Living individuals own the data generated by or from their lives. Should revenues be generated from the collection, capture, extraction, surveillance, analytics and communication of the living individual’s data the majority of revenue generated from the living individual’s life belong to the living individual. Data ownership, provenance, curation, governance as well as the consequences of violations of privacy practices must be encapsulated in or within the data, be auditable and travel in encrypted form with the data. Where possible block chain techniques shall be employed as well as counterfactual strategies (processes) in engineering privacy.

Provenance is an accounting of the history of data in an ICT setting.

 

Next Steps

Define further Data Governance, Data Provenance, Data Curation, Data Valuation. Integrate the principles and practices outlined above into an archetypal Privacy Use Case(s) and articulate the Privacy Use Case as it proceeds through the reference architecture.

 

 

 

 

Individual Human Well Being in an Era of Intangible Dominance and Platform Economics

I am now beginning to wonder if we are chasing a false choice or dichotomy. Is the choice really between privacy based on individual rights vs individuals’ belief that they have been harmed? Is broader better or worse? If we are making a choice based on a fear that commercial interests won’t participate in the IDESG IDEF, what is that fear based on? Outside the digital divide if we go the highly automated (high velocity) route to identity management the issues and choices will likely become invisible to the individual. Risk management may help. As I understand this privacy approach it is based on both rights and harms. From the perspective of the individual human being do not harms require a higher burden of proof (in time and money) than rights? Without portability there are no remedies currently today so is not portability an essential piece of this our requirements. Human Rights

The sense that is emerging is that we need a conjunction of the rights and harms language along with a portability requirement.

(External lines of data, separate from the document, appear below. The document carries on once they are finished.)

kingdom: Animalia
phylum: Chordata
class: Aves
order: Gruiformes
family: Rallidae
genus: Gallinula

Best Practices for Human Attributes

How to Move towards Trustworthy ground with Human Attributes

Human Attributes—all the aspects of a life—in online transaction environments—should progress towards the creation of Standards for the attributes-lifecycle. Such Standards should include how to respect, care and creatively treat those attributes. I think this is the right direction.
I think there should be a base Standard of assurance that will allow for the greatest range of transactions by the greatest number of participants. More on this later. Such a base standard of assurance should be agreeable by all stakeholders including individuals. This will require individuals to better understand monetization of human attributes and the crucial complex of the meaning of human attributes.
To move towards and achieve Standards for the attribute lifecycle a central challenge and dilemma must be undertaken to transparently articulate the relationship between Personally Identifiable Information (PII), attributes over a lifecycle and attributes that create PII through aggregation, provenance or other time related processes. We must acknowledge that PII and attributes are, more or less, on a continuum. The truth needs to be told that privacy requirements are not meaningful without taking on this challenge. I have some suggestions for standards in this area that I would like to forward at the proper time.
Here lie many perils and much promise.